Supplied passage
September 22, 2014

Small things are better

Yesterday I had fun time repairing 1.5Tb ext3 partition, containing many millions of files. Of course it should have never happened – this was decent PowerEdge 2850 box with RAID volume, ECC memory and reliable CentOS 4.4 distribution but still it did. We had “journal failed” message in kernel log and filesystem needed to be checked and repaired even though it is journaling file system which should not need checks in normal use, even in case of power failures. Checking and repairing took many hours especially as automatic check on boot failed and had to be manually restarted.

Same may happen with Innodb tables. They are designed to never crash, surviving power failures and even partial page writes but still they can get corrupted because of MySQL bugs, OS Bugs or hardware bugs, misconfiguration or failures.

Sometimes corruption kind be mild, so ALTER TABLE to rebuild the table fixes it. Sometimes table needs to be dropped and recovered from backup but in certain cases you may need to reimport whole database – if corruption is happens to be in undo tablespace or log files.

So do not forget to have your recovery plan this kind failures. This is one thing you better to have backups for. Backups however take time to restore, especially if you do point in time recovery using binary log to get to actual database state.

The good practice to approach this kind of problem is first to have enough redundancy. I always assume any component, such as piece of hardware or software can fail, even if this piece of hardware has some internal redundancy by itself, such as RAID or SAN solutions.

If you can’t afford full redundancy for everything (and probably even if you do) the good idea is to keep your objects smaller so if you need to do any maintenance with them it will take less times. Smaller RAID volumes would typically rebuild faster, smaller database size per system (yet another reason to like medium end commodity hardware) makes it faster to recover, smaller tables allow per table backup and recovery to happen faster.

With MySQL and blocking ALTER TABLE there is yet another reason to keep tables small, so you do not have to use complicated scenarios to do simple things. Assume for example you need to add extra column to 500GB Innodb table. It will probably take long hours or even days for ALTER TABLE to complete and about 500GB of temporary space will be required which you simply might not have. You can of course use MASTER-MASTER replication and run statement on one server, switch role and then do it on other, but if alter table takes several days do you really can afford having no box to fall back to for such a long time ?

On other hand if you would have 500 of 1GB tables it would be very easy – you can simply move small pieces of data offline for a minute and alter them live. Also all process will be much faster this way as whole indexes will well fit in memory for such small tables.

Not to mention splitting 500 tables to several servers will likely be easy than splitting one big one.

There are bunch of complications with many tables of course, it is not always easy to partition your data appropriately, also code gets complicated but for many applications it is worth the trouble

At NNSEEK for example we have data split at 256 groups of tables. Current data size is small enough so even single table would not be big problem but it is much easier to write your code to handle split from very beginning rather than try to add in later on when there are 100 helper scripts written etc.

For the same reason I would recommend setting up multiple virtual servers even if you work with physical one in the beginning. Different accounts with different permissions will be good enough. Doing so will ensure you will not have problems once you will really need to scale to multiple servers.

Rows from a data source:

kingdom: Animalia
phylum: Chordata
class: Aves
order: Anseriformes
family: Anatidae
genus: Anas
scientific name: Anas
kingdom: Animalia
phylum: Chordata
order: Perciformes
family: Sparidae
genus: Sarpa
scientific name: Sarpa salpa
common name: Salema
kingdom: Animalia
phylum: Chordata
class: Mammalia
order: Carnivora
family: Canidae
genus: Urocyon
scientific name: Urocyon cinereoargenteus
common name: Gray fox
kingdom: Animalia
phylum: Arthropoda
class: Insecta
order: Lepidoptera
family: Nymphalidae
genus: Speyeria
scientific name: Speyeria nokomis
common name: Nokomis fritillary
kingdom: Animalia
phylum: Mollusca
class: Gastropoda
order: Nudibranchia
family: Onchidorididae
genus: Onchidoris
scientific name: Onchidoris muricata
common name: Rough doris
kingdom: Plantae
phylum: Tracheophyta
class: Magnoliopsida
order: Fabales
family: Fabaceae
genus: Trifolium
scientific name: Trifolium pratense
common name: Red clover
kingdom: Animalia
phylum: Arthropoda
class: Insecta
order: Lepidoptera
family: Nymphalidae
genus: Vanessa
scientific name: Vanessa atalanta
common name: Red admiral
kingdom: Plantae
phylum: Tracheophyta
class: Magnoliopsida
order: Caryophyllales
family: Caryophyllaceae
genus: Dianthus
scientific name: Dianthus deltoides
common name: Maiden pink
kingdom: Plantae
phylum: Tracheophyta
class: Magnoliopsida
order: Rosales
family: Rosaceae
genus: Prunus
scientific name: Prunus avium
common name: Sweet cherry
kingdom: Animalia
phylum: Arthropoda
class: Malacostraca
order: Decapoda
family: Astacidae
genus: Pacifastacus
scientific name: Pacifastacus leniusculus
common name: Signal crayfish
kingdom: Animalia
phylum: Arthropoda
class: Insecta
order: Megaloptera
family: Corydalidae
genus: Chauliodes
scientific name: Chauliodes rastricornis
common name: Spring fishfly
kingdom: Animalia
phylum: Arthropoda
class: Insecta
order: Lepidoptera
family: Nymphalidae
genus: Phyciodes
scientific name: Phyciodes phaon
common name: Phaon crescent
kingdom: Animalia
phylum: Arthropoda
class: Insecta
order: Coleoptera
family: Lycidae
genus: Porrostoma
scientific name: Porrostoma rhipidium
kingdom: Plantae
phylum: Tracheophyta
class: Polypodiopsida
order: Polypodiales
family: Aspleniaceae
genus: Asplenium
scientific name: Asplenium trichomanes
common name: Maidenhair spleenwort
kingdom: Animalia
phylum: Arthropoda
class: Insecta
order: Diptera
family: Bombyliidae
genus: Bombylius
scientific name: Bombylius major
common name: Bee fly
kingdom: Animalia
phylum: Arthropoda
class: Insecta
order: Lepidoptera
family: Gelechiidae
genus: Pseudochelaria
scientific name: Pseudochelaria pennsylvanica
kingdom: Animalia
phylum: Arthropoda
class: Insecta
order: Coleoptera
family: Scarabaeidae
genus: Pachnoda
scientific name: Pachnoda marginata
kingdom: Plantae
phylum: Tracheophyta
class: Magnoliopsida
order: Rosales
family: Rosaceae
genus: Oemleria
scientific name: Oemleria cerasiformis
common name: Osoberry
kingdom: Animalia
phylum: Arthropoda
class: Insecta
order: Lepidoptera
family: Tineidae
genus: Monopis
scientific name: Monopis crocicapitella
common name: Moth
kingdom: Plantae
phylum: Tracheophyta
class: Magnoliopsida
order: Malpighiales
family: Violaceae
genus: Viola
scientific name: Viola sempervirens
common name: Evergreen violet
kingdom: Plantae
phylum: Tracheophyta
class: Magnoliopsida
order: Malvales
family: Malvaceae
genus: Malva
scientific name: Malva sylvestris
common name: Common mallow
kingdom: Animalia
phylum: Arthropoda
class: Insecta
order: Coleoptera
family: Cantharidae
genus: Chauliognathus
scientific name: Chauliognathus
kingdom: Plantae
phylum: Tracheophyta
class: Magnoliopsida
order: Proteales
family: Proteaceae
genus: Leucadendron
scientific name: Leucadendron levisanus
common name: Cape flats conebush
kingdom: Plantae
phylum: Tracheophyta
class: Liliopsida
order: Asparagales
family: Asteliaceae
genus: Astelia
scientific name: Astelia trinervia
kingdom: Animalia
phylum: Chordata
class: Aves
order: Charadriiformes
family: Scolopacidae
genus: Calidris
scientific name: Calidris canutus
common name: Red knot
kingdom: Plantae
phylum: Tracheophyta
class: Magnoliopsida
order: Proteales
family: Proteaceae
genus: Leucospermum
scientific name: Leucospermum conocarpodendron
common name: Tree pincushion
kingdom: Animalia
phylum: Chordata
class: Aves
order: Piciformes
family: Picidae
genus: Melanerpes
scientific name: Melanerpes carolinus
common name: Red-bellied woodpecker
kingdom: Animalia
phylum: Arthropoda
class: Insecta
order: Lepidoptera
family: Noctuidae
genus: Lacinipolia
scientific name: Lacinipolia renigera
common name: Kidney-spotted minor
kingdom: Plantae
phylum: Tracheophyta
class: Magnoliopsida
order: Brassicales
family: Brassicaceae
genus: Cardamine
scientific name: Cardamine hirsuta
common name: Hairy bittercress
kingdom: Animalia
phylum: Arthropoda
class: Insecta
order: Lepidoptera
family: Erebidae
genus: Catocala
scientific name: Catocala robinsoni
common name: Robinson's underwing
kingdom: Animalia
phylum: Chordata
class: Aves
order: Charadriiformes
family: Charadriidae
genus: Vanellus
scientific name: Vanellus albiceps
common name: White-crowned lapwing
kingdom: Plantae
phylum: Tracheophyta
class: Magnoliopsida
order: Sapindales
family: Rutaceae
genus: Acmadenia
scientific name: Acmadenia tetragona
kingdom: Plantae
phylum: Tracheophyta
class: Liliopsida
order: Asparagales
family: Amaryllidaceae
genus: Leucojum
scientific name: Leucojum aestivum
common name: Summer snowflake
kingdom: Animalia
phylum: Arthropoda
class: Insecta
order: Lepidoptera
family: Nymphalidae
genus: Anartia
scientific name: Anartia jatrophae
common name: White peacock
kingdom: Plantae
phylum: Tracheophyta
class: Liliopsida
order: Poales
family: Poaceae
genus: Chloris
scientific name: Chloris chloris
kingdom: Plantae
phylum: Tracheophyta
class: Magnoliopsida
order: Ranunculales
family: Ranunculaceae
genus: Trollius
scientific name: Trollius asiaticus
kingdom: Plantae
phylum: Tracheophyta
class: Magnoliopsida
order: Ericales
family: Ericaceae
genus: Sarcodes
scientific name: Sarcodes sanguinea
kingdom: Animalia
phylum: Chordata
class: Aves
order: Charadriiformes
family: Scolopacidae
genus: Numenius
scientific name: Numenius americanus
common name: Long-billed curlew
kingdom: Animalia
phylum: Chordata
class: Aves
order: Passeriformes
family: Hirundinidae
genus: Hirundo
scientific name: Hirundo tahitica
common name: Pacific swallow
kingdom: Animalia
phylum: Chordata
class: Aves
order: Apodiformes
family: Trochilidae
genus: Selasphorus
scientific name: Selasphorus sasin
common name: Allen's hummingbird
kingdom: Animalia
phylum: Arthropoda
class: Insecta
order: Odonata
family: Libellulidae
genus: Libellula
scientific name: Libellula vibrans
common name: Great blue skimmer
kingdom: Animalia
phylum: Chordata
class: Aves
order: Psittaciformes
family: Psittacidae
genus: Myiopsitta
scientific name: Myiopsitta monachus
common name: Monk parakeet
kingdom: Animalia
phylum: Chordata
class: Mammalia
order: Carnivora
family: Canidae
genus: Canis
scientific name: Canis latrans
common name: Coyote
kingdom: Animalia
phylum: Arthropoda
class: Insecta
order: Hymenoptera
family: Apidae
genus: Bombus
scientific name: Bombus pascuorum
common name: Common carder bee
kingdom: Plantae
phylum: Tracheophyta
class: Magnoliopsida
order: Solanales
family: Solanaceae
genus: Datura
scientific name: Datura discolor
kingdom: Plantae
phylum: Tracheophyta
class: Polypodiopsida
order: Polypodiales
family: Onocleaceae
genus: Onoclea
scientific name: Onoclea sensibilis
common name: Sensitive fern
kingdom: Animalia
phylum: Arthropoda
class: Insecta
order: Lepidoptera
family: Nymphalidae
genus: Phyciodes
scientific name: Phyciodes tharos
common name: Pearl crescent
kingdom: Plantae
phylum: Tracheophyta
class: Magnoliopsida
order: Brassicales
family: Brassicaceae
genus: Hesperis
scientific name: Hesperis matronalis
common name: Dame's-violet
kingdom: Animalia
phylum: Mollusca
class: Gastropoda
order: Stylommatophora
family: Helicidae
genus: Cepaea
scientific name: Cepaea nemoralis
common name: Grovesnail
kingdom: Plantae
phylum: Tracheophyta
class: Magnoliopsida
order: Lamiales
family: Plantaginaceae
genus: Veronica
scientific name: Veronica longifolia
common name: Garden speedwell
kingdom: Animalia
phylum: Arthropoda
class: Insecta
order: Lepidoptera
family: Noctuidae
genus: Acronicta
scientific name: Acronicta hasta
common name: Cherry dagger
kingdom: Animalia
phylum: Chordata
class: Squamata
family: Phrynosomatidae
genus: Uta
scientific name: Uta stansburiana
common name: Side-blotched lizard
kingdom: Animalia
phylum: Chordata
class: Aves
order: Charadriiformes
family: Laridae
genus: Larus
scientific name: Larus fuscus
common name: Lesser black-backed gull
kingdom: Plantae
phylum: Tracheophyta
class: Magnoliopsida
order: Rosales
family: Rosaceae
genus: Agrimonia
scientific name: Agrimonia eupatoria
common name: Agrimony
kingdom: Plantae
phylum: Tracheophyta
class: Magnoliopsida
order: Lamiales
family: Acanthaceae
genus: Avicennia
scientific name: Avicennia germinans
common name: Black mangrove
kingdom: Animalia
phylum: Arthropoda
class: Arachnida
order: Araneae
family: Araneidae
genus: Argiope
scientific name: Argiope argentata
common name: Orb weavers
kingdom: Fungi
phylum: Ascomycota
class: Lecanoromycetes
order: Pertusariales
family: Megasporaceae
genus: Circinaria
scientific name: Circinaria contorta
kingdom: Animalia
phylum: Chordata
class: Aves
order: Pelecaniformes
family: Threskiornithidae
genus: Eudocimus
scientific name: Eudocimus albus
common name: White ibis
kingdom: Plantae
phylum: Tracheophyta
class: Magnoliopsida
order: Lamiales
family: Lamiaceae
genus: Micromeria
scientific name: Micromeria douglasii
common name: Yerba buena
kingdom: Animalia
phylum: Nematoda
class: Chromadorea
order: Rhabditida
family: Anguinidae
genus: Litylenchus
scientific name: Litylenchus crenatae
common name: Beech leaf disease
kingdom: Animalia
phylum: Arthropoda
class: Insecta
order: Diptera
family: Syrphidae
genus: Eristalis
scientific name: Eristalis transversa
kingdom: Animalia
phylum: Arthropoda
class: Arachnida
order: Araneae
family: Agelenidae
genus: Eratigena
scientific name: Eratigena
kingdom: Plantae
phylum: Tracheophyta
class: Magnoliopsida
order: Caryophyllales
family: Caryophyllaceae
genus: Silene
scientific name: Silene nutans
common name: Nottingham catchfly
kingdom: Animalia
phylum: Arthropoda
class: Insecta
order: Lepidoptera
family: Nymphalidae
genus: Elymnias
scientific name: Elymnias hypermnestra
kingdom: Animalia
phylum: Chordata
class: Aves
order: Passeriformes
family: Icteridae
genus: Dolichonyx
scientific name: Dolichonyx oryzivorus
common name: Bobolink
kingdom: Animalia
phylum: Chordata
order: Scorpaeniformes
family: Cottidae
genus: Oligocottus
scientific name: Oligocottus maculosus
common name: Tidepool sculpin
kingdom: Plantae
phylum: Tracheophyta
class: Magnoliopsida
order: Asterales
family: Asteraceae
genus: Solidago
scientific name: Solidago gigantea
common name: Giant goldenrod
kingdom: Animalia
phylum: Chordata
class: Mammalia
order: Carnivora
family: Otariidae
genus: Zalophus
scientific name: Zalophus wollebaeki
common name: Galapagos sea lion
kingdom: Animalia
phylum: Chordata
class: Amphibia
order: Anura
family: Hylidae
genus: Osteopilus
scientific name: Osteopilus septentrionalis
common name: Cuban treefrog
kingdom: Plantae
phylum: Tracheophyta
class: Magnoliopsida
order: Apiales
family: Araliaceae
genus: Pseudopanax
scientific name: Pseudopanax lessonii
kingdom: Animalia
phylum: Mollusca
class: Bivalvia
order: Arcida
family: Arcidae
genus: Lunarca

Work instructions
[1] For each statement about the post on keeping things small, say whether it agrees with the post. Answer yes or no, and quote the words that decide it. (a) The damaged partition used ext3 and held many millions of files. (b) At NNSEEK the data is split into 128 groups of tables. (c) The automatic check on boot succeeded.
[2] Copy the part of the post on keeping things small between "With MySQL and" and "such small tables.", inclusive.
The rows are separate material and have no connection to the post.

Outputs for the tasks
[1]
(a) Yes: "repairing 1.5Tb ext3 partition, containing many millions of files"
(b) No: "we have data split at 256 groups of tables"
(c) No: "automatic check on boot failed and had to be manually restarted"

[2]
With MySQL and blocking ALTER TABLE there is yet another reason to keep tables small, so you do not have to use complicated scenarios to do simple things. Assume for example you need to add extra column to 500GB Innodb table. It will probably take long hours or even days for ALTER TABLE to complete and about 500GB of temporary space will be required which you simply might not have. You can of course use MASTER-MASTER replication and run statement on one server, switch role and then do it on other, but if alter table takes several days do you really can afford having no box to fall back to for such a long time ?

On other hand if you would have 500 of 1GB tables it would be very easy – you can simply move small pieces of data offline for a minute and alter them live. Also all process will be much faster this way as whole indexes will well fit in memory for such small tables.